On October 26, 2025, the SUSHI cryptocurrency token ended the day at $0.5325, showing no change over the previous 24 hours. Over the last seven days, SUSHI saw a modest increase of 0.76%. However, the token has dropped 20.38% in the past month and suffered a steep 60.78% decrease over the last year. This price action highlights ongoing volatility, with recent short-term gains failing to compensate for substantial long-term losses. Experts believe SUSHI’s short-term trajectory will largely depend on overall market trends, including global economic factors and prevailing investor attitudes toward cryptocurrencies.
During this period, several significant market events have taken place or are expected, such as the release of various U.S. economic statistics like unemployment figures and wholesale sales reports. Despite this, these events do not have a direct impact on SUSHI’s price, as the cryptocurrency market generally moves independently of traditional economic indicators. Still, worldwide economic conditions can shape investor risk preferences, which may indirectly influence digital assets like
It is also worth noting that lock-up periods for shares of companies such as Nebius Group N.V. and Lucid Diagnostics Inc. are set to conclude on October 26, 2025. These agreements, which began on September 10 and last for 46 days, prevent company insiders from selling or transferring certain shares and options. While these corporate events are not directly connected to SUSHI, they do signal broader market activity and could affect how investors view liquidity and capital movement in the wider financial landscape.
A backtesting method has been suggested to analyze how SUSHI’s price might behave by looking at historical trends. This method involves pinpointing specific event dates and checking if the token has historically fallen by at least 10% within 30 days after such events.
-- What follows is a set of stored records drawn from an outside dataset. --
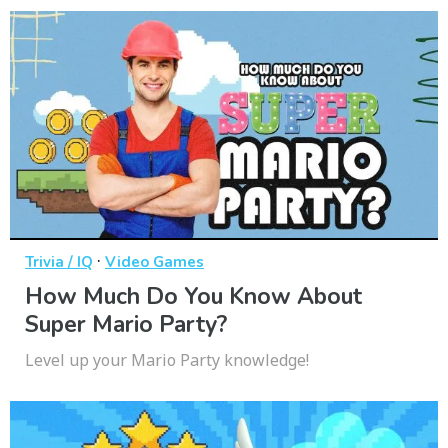
·
Trivia / IQ
Video Games
How Much Do You Know About
Super Mario Party?
Level up your Mario Party knowledge!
However, the backtest faced two technical problems: a bug in the event backtest engine and a division-by-zero error caused by at least one day where the closing price was recorded as zero. These issues prevent the backtest from producing valid results unless the input data is adjusted.
To address this, one approach is to exclude all event dates where SUSHI’s closing price was zero, as well as any 30-day periods that include those dates. This would allow the event-based backtest to run on a cleaned dataset while keeping the original logic intact. Alternatively, a strategy backtest could be used, where trades are initiated on dates when a 10% drop is detected and closed after 30 days. This approach would generate risk and return statistics using the strategy backtest engine, which is better equipped to handle data irregularities. Both methods are feasible: the first maintains the original event-driven analysis, while the second offers more adaptability for assessing real-world performance.